Die Aussprache wird wohl kein Grund sein, ich schätzte es steht stellvertretend in dem Buch/Artikel für das desinteresse Microsoft das Studio an sich als Beipiel dient.
Was die wirklichen gründe sind weiß ich natürlich auch nicht. Aber es ist schon ein unterschied ob man für ein Independent Studio arbeitet in dem man bei Entscheidungen mitreden kann, oder es auf einmal Fremddiktiert von oben Passiert. Evtl. wurde auch dort schon eine Roadmap für das Studio vorgestellt mit der der jenige nichts mehr zu tun haben wollte.
Respekt für jeden der dem Hamsterrad einer ausbeuterischen Firma durch Kündigung entkommt, keine Frage. Aber irgendwie hab ich das Gefühl hier ging es um etwas weit weniger schlimmes, zumindest legt der Artikel nichts anderes nahe.

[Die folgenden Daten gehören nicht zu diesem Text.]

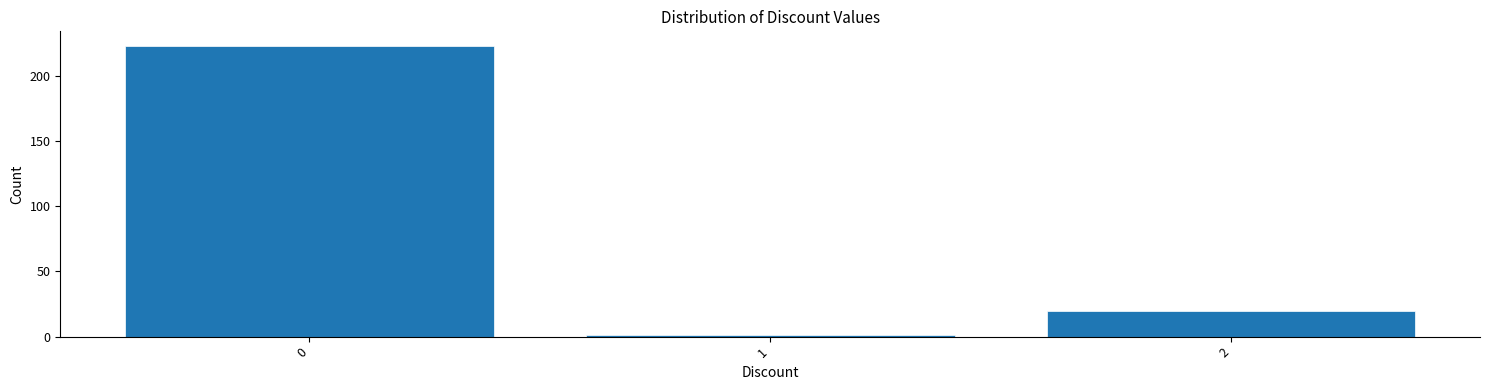

Reading left to right, what are all the values shown in this chart?

223	1	20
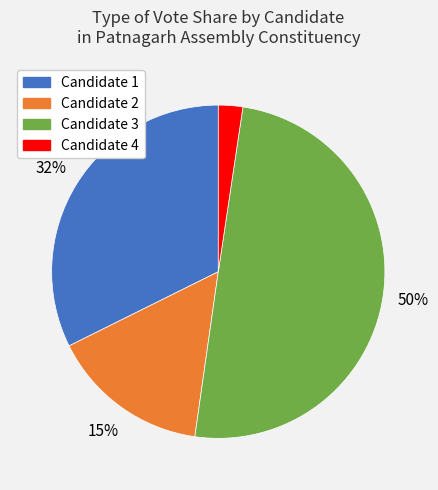

To the nearest percent, what is the difference between the Candidate 3 and Candidate 1 slice percentages?

18%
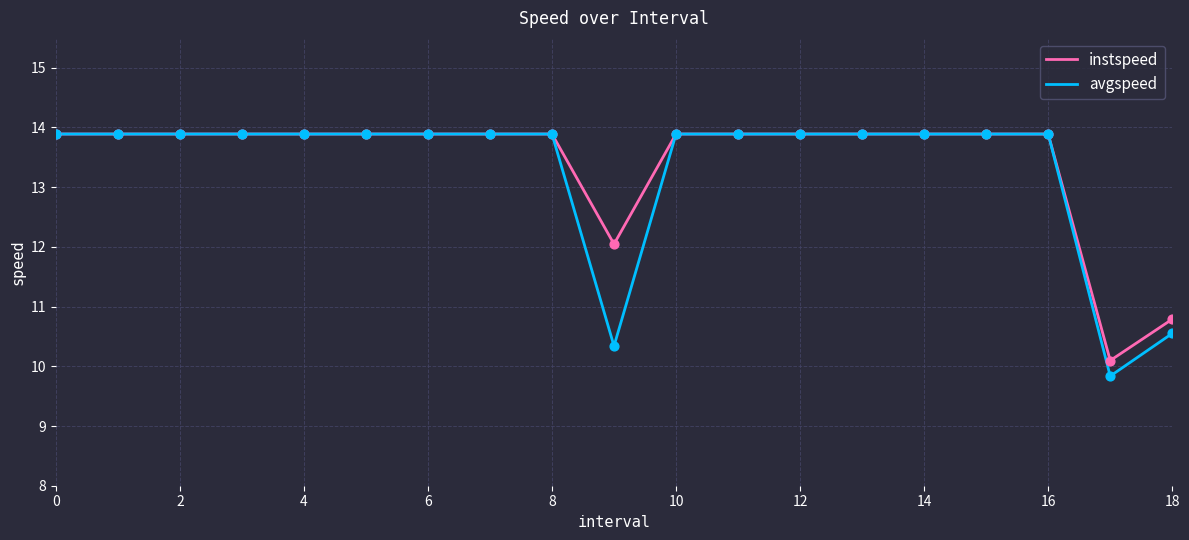

Which series has the largest range (max minus min)?

avgspeed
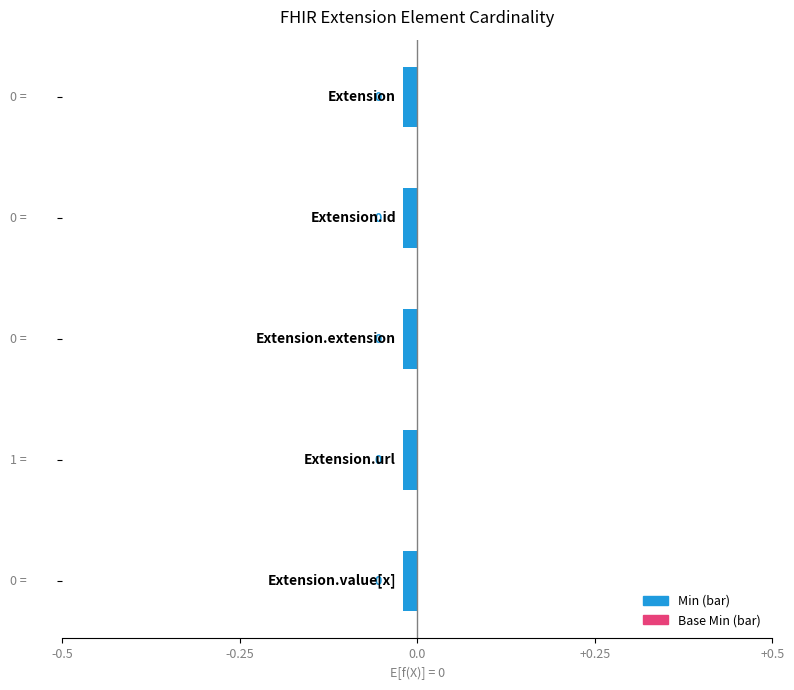

Does the chart contain any negative values?

No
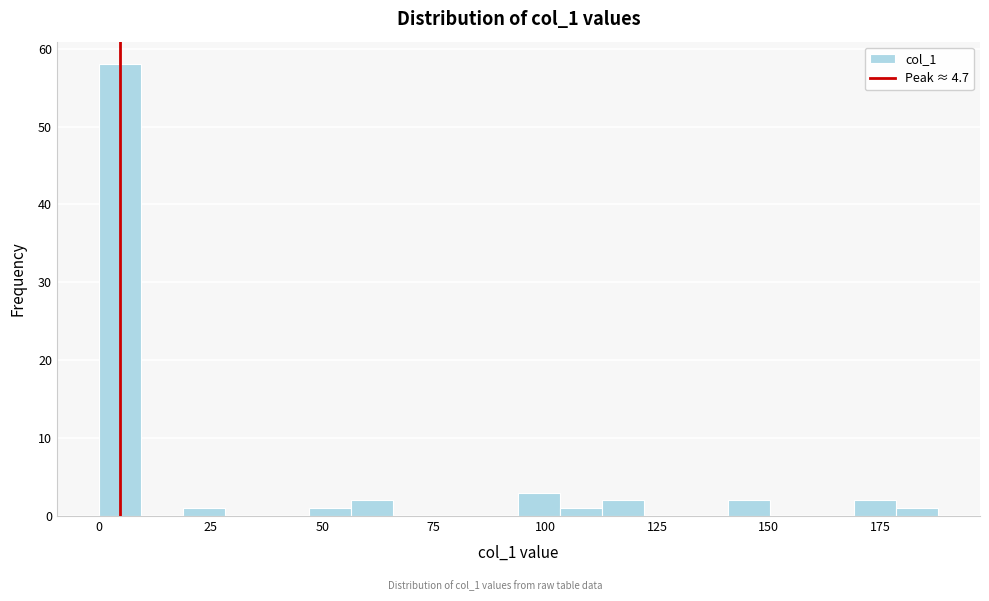

Around what value on the x-axis is the tallest bar? Give the approximate position of its centre, as read against the axis.

5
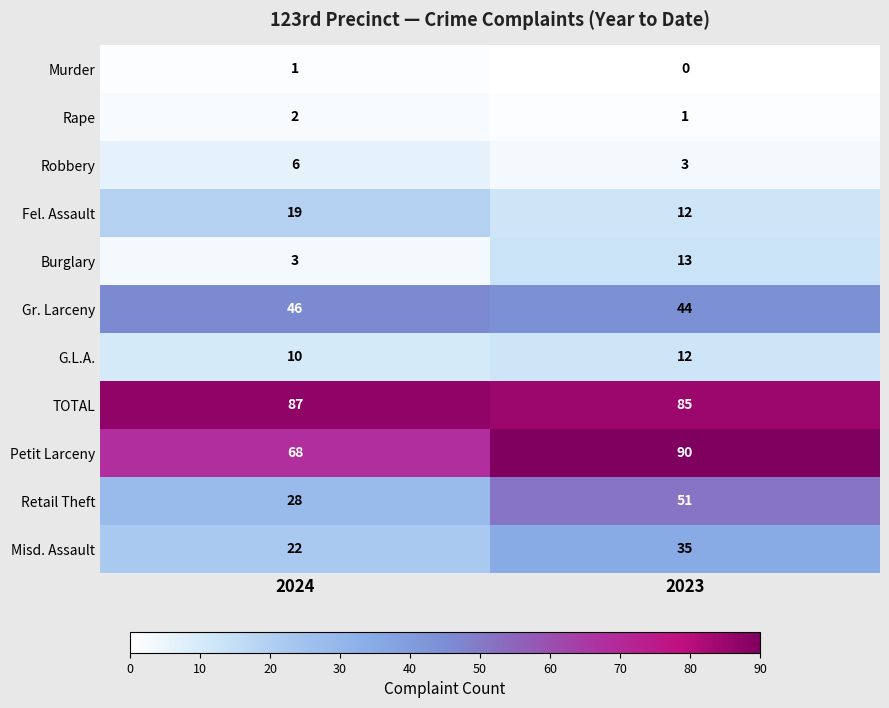

Reading right to left, transcribe all the data shown in this chart.

Murder: 2023=0	2024=1
Rape: 2023=1	2024=2
Robbery: 2023=3	2024=6
Fel. Assault: 2023=12	2024=19
Burglary: 2023=13	2024=3
Gr. Larceny: 2023=44	2024=46
G.L.A.: 2023=12	2024=10
TOTAL: 2023=85	2024=87
Petit Larceny: 2023=90	2024=68
Retail Theft: 2023=51	2024=28
Misd. Assault: 2023=35	2024=22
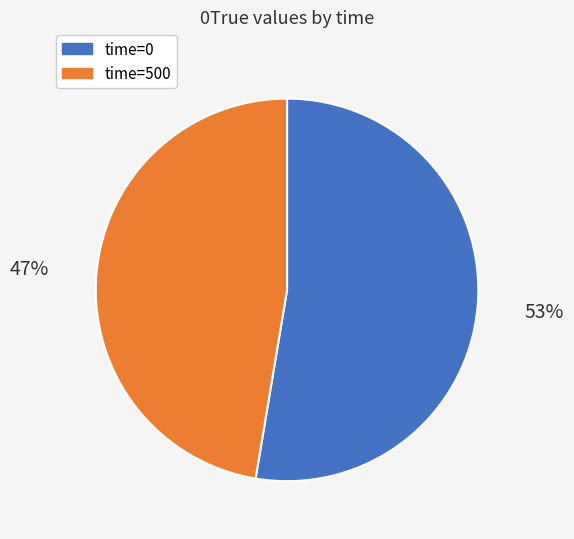

How many slices are in this pie chart?

2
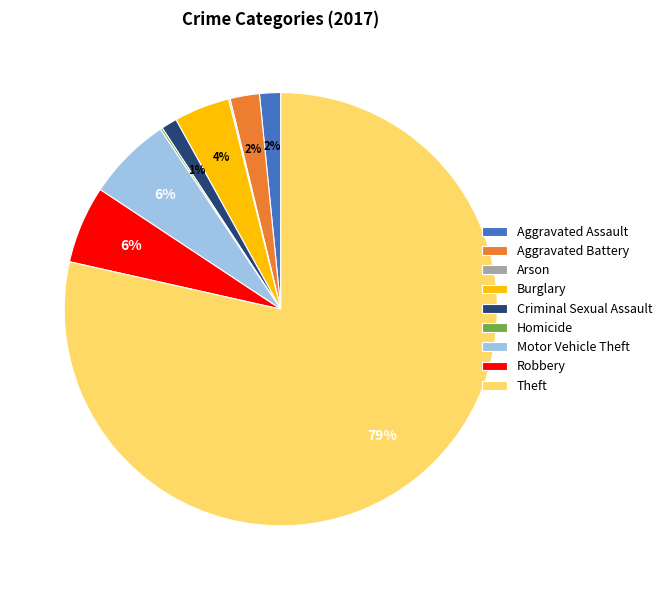

Which category has the biggest portion of the pie?

Theft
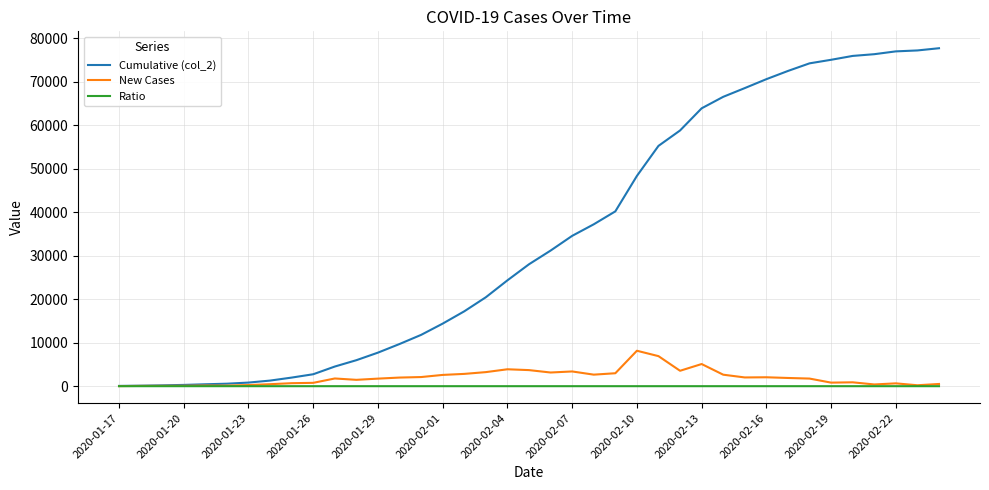

What is the difference between the second highest and minimum values in the Ratio series?

0.4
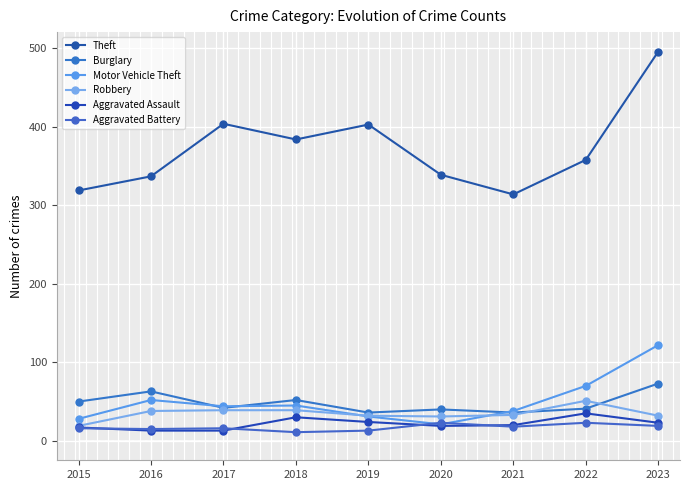

Where is Theft nearest to the value 405?

2017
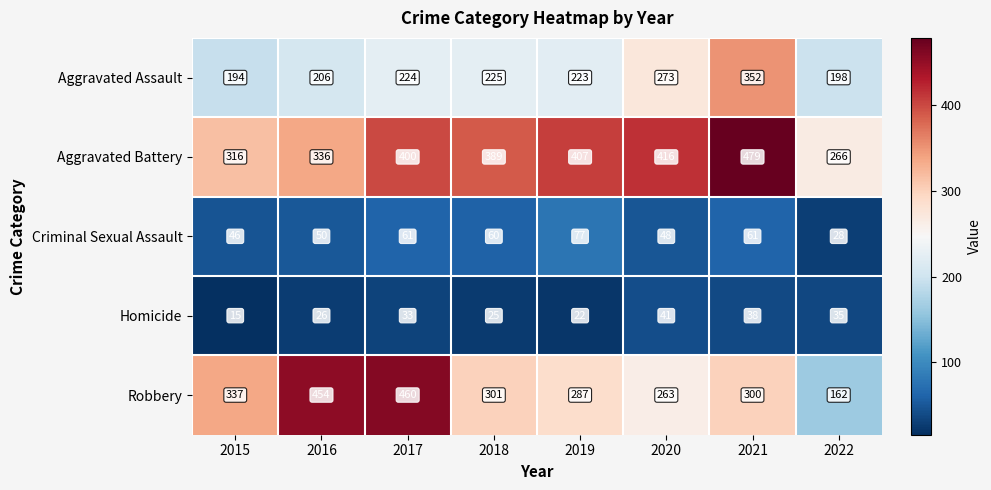

What is the average value of the Aggravated Battery series?

376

Evtl. hatte er was gegen Amerikaner, Oder sie haben den Kaffee Rationalisiert, who knows. Wie geschrieben waren die Entwickler alles andere als Arm. Noch hat mindestens 1x seinen Gewinn an das Team weiter gegeben die 25 Mitarbeiter hatten da einfach mal 110.000 Euro mehr in der Tasche (2011). Und es gab auf jeden fall noch andere Gewinn Ausschüttungen von denen ich gelesen hab.
2013 war der Gewinn nach allen Abzügen 128.000.000 Dollar, auch davon haben sie eine gute Beteiligung erhalten.
Wenn das nicht gerade für Blackjack und Nutten drauf gegangen ist, haben die auch so ihr Haus bezahlt, und ein ordentliches Polster auf der Bank.
Damit kann man dann auch leichter seinen Prinzipien treu bleiben, als wenn man nicht weiß wie man die Rechnungen zahlen soll.